Foreman  choisit comme sparring-partners des pugilistes qui bougent énormément sur le ring tandis que ceux d’Ali sont des armoires à glace. Une scène qui n’est pas souvent mise en exergue, c’est la peur qui étreint certains membres de l’entourage d’Ali Muhammad lorsque George Foreman cogne dans le sac. La manière dont le sac s’enfonce à chaque coup du tenant du titre projette à l’écran l’étendue des dégâts que ce colosse peut causer dans le corps d’Ali si jamais il parvenait à l’atteindre à une partie sensible de son organisme.

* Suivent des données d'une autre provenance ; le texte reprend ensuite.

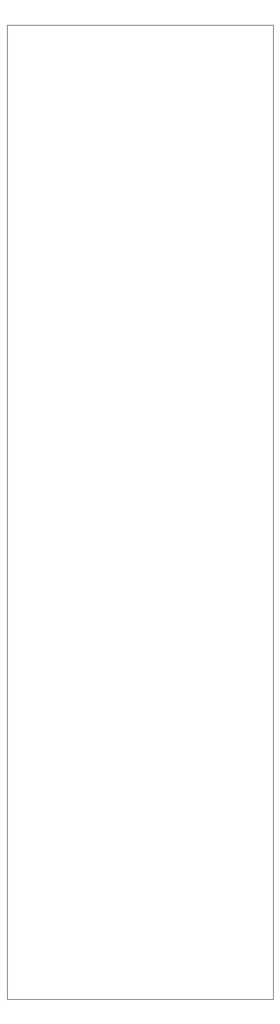
<source format=gm1>
G04 #@! TF.GenerationSoftware,KiCad,Pcbnew,(2016-12-20 revision 2972f6f)-master*
G04 #@! TF.CreationDate,2020-07-05T08:57:13+03:00*
G04 #@! TF.ProjectId,DIYOUT4C,4449594F555434432E6B696361645F70,rev?*
G04 #@! TF.FileFunction,Profile,NP*
%FSLAX46Y46*%
G04 Gerber Fmt 4.6, Leading zero omitted, Abs format (unit mm)*
G04 Created by KiCad (PCBNEW (2016-12-20 revision 2972f6f)-master) date Sun Jul  5 08:57:13 2020*
%MOMM*%
%LPD*%
G01*
G04 APERTURE LIST*
%ADD10C,0.100000*%
G04 APERTURE END LIST*
D10*
X29000000Y106000000D02*
X0Y106000000D01*
X29000000Y0D02*
X29000000Y106000000D01*
X0Y0D02*
X29000000Y0D01*
X0Y106000000D02*
X0Y0D01*
M02*

</source>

Ali, conscient de la force de frappe de son adversaire, va mener tout le monde en bateau. Pendant toute sa préparation, il voltige sans cesse autour de ses sparring-partners. « I float like a butterfly and sting like a bee », aime-t-il scander tout le temps. (« Je flotte comme un papillon et je pique comme une abeille »).

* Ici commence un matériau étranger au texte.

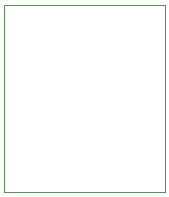
<source format=gko>
G75*
%MOIN*%
%OFA0B0*%
%FSLAX25Y25*%
%IPPOS*%
%LPD*%
%AMOC8*
5,1,8,0,0,1.08239X$1,22.5*
%
%ADD10C,0.00000*%
D10*
X0001000Y0001600D02*
X0001000Y0064061D01*
X0054701Y0064061D01*
X0054701Y0001600D01*
X0001000Y0001600D01*
M02*

</source>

Le stade plein comme à l’arrivée du roi Pelé
Le soir du combat, la vie s’arrête à Kinshasa. Tout le monde se fixe rendez-vous au stade du 20 Mai. Des bus de la STK et de l’OCTZ sont réquisitionnés pour assurer le transport aller-retour des gens jusqu’au stade. Les gradins du pourtour comme ceux des tribunes sont bondés de monde. L’habitacle pierreux de la commune de Kalamu est plein comme lors des deux matches y livrés par la star mondiale Edson Arantes Do Nascimento Pelé avec le Santos FC.

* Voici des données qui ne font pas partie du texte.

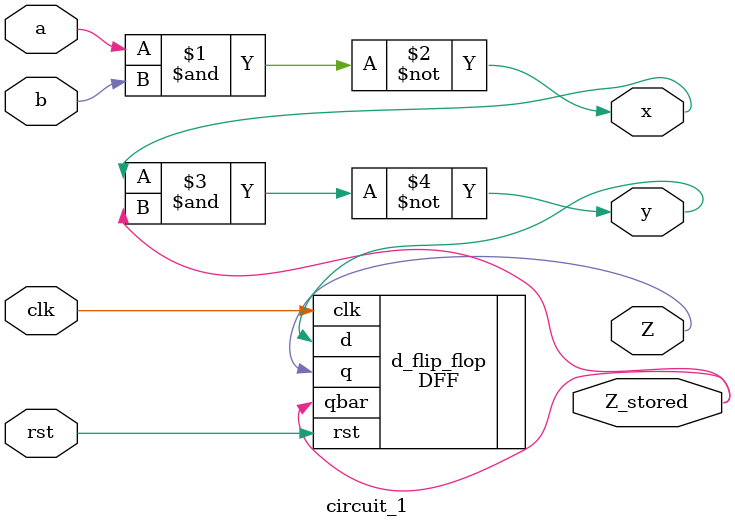
<source format=v>

/**
 * circuit_1 contains two input wires a and b.
 * 
 * First, a and b are NANDed to produce x.
 *
 * Then, x is NANDed with the previous output of the D Flip-Flop to produce y.
 * 
 * y is the input to the D Flip-Flop, which produces Z and Z_stored.
 *
*/
module circuit_1 (
    input wire clk,
    input wire rst,
    input wire a,
    input wire b,

    // Intermediate wires
    output wire x,
    output wire y,

    // Output of this circuit is Q from the D Flip-Flop
    output wire Z,
    output wire Z_stored
);

    // NAND of a and b
    assign x = ~(a & b);

    // NAND of x and the previous output of the D Flip-Flop (Z_stored)
    assign y = ~(x & Z_stored);

    // Instantiate D Flip-Flop
    DFF d_flip_flop (
        .d(y),
        .rst(rst),
        .clk(clk),
        .q(Z),
        .qbar(Z_stored)
    );

endmodule

</source>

Le combat est programmé en fonction du fuseau horaire des Etats-Unis d’Amérique dont les habitants suivent en direct à la télévision le déroulement. Lorsqu’Ali se présente sur le ring, il enflamme toute l’assistance en donnant un vrai récital de combat dans le vide. Changement total de stratégie pendant le combat. Ali se réfugie dans les cordes et laisse venir son adversaire. L’orage éclate. Les coups de boutoir de Foreman pleuvent de partout et font très mal. Avec une garde haute et serrée, Ali contient la charge. Il faillit même s’évanouir au second round, tant les assauts du tenant du titre sont meurtriers.
Mais, l’on se rend compte qu’après avoir laissé le champ libre à son adversaire, Ali reprend l’avantage vers la fin de chaque round où il’ dégaine à son tour. Au fil du match, Foreman, nullement habitué à rester longtemps sur un ring, accuse des signes évidents de fatigue. Ali le cueille comme un fruit mur à l’usure. Au huitième round, tout est consommé. Les quatre fers en l’air, Foreman va au tapis à la suite d’une offensive fulgurante. Tout le stade vibre à l’unisson, au son de « Ali boma ye ! » (Ali, tue-le). Ali recouvre sa couronne. Mission accomplie.
Longtemps après s’être retenu, le ciel ouvre ses vannes aux premières heures de la journée, déversant ses trombes d’eau sur toute la capitale. Une nouvelle page de la boxe mondiale vient d’être tournée avec la RDC comme site privilégié.